Metro Atlanta’s middle class is shrinking faster than the Braves’ chances of winning the pennant.
OK, that’s an exaggeration. But there’s no question that our region’s middle class is being gradually hollowed out, so gradually that it is easy to go unnoticed. But gauged over time, the trend is crystal clear.
Over the past 15 years, according to Census Bureau data, the percentage of upper- and especially middle-income households in the 29-county Atlanta metro region has declined significantly, with an offsetting increase in the percentage of low-income households. That’s a national phenomenon, but it has hit our own region particularly hard.
How hard? According to a study released this month by the Pew Research Group, the only major metro region to experience a steeper decline in its middle class was Detroit. Other data tell the same story. Median household income in the Atlanta-Roswell-Sandy Springs metro area fell by $14,359, from $83,531 in 1999 to $69,136 in 2014, adjusted for inflation.
Think about that. That’s $14,000 less per household, per year. Multiply that by the number of households in the region, and you have an idea of the overall loss of earning power, spending power and quality of life. Again, the only major metro area with a faster decline was Detroit, with a drop of $14,449.
Statewide numbers are just as bad. Between 1999 and 2014, median household income in Georgia fell by $10,700, a decline again exceeded only by Michigan.

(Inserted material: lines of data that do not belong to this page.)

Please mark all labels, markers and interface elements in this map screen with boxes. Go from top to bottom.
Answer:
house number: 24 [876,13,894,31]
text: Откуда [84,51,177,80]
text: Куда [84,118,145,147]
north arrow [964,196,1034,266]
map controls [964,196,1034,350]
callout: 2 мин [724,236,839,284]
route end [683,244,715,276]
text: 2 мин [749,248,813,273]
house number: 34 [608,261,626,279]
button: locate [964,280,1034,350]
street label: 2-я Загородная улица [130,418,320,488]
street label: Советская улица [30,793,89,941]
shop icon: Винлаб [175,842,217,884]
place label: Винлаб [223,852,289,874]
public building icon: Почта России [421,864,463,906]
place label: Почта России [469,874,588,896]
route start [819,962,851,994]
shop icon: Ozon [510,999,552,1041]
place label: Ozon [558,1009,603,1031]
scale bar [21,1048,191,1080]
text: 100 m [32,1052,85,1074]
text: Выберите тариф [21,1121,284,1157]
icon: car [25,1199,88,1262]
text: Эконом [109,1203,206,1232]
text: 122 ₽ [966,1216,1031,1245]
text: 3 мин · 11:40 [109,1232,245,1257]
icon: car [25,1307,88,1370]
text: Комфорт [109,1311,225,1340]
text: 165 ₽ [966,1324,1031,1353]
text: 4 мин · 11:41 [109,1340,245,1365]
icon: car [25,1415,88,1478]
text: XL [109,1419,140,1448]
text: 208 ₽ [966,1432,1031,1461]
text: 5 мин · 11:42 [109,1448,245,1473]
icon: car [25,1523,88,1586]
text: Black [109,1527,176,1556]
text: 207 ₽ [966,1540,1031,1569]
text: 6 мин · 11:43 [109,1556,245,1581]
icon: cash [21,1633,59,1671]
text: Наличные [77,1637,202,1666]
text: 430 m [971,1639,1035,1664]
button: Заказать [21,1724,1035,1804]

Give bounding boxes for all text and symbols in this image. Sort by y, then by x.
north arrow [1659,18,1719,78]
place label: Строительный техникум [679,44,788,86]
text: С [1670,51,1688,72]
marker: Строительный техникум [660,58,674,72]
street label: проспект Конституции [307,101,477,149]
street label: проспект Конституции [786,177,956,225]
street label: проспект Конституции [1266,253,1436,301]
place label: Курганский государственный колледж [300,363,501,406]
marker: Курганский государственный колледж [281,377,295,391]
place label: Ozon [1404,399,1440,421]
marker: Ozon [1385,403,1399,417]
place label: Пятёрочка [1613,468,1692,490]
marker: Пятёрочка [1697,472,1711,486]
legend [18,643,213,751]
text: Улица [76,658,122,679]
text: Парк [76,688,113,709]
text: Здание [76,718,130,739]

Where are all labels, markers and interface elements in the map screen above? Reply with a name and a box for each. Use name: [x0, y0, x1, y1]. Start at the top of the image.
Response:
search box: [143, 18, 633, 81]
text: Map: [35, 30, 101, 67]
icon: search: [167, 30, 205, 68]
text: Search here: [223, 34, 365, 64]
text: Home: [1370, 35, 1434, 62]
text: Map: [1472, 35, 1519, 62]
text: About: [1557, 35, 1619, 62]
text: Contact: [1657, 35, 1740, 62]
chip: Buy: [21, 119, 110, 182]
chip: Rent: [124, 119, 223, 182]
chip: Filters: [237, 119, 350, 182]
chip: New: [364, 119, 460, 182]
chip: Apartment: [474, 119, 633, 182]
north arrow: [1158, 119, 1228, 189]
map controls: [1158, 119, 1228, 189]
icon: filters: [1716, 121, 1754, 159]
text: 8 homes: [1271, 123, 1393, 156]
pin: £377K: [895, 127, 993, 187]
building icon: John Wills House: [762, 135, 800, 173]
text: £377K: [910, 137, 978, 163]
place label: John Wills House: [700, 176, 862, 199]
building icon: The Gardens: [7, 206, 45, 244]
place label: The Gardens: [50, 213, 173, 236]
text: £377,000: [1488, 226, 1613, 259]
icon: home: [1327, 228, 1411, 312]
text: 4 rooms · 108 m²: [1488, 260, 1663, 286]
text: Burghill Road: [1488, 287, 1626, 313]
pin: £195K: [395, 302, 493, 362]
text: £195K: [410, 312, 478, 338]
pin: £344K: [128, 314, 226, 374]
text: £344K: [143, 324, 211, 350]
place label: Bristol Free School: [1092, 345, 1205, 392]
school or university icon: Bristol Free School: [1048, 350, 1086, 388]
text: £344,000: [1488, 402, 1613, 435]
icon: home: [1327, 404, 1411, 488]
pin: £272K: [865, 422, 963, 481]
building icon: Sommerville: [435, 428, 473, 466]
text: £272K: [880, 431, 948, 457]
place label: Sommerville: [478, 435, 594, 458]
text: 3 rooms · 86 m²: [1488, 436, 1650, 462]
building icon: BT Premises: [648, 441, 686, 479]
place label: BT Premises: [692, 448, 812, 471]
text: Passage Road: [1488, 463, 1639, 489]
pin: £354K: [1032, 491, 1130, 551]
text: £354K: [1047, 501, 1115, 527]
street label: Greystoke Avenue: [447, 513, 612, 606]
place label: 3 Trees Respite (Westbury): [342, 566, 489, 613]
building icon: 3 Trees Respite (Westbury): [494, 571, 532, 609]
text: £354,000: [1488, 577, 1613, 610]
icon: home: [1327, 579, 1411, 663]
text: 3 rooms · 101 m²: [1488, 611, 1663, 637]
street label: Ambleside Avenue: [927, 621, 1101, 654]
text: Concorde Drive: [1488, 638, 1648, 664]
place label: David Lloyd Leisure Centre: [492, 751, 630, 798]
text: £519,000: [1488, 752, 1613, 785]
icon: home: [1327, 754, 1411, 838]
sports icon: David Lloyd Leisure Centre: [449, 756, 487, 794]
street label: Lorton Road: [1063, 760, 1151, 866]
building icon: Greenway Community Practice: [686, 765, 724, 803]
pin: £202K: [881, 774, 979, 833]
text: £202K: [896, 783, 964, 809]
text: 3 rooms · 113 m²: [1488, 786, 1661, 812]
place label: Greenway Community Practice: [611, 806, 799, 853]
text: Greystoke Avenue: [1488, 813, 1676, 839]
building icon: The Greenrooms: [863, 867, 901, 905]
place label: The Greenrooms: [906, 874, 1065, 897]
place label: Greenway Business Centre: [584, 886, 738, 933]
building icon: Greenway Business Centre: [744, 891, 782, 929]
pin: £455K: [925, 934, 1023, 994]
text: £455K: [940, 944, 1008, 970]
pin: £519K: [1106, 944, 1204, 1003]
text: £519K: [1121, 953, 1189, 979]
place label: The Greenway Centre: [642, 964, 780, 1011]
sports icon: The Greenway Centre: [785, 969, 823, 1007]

In 1999, we ranked 15th in median income. By 2014, we had fallen to 33rd. So when state leaders bemoan the growth of food stamp enrollment in recent years, snidely attributing it to constituents who “have turned the safety net into a hammock,” they ought to look at actual data before stooping to such condescension.
In fact, according to a new study by the University of California, some 49 percent of Georgians working in manufacturing are paid so poorly that they have to rely on the public safety net to make ends meet. The only state with a worse rate is Mississippi. Again, these are working people with a job.
This should not be happening. We’re a SunBelt metro area, not a northern city frozen over for a good part of the year. We’re a metro region deeply integrated into the global economy, not a city gutted by the collapse of manufacturing jobs. But you couldn’t tell it from the economic trends.
Now, one way to reverse such trends would be to invest in education. At every level — individual, regional, state and national — the best way to increase earning power, economic stability and quality of life is through education. Our elected leaders constantly preach that refrain, and they’re right to do so.
But what they preach and what they do are two different things.
Georgia leaders have cut so much from higher education over the past decade — and offset it with tuition increases — that we are one of just seven states to have raised tuition by 60 percent or more since 2007-08, according to the Center for Budget Priorities in Washington. Overall, Georgia has slashed per-student support for higher education by 20 percent, and as tuition has soared the HOPE scholarship program has been whittled back, compounding the problem.
Our leaders remain fixated on cutting taxes, under the theory that reducing the cost of doing business will lead to more business. Setting aside the wisdom of that theory for a moment, doesn’t that same dynamic play out in higher education? If you raise the price of something by 60 percent, aren’t you going to get a lot less of it, at the very time when you need it most?
You also have to wonder whether the region is paying a price for its refusal to invest in itself and re-invent itself. The contrast with a region such as Denver, which committed itself years ago to a transit-oriented future, is stark. As Politico reports, that region found a way to work together toward a common goal, and it’s paying off:
“Their ability to work collectively—and the public’s willingness to approve major taxpayer investments—has created a transit system that is already altering Denver’s perception of itself, turning an auto-centric city into a higher-density, tightly-integrated urban center that aims to outcompete the bigger, older coastal cities on the global stage….
In recent years, Denver has been storming national rankings lists: Brookings Institution demographer William Frey’s best (2011) and second best (2013) city for attracting millennials; the best city for college graduates (2014, Apartments.com); the largest increase in residents with college degrees (U.S. Census, 2014); the best commercial real estate market (Coldwell Banker, 2015); the second best for launching a startup (2014, Forbes); and, this year, U.S. News and World Report’s best place to live.”
Metro Atlanta, by comparison, is paralyzed. We cannot act, plan or grow as a region because we lack the means to think as a region, and we lack the means to think as a region because we are more fixated on the lines that divide us than the future that unites us. Our state leaders remain committed to an economic development strategy right out of the 19th century, content to wring diminishing returns from the investments made by earlier generations rather than take on the risk of reinvention. Decisions that needed to be made one or two decades ago are still being pushed off to some vague point in the future, and as we look around at peer cities we see the vitality and prosperity that complacency has cost us.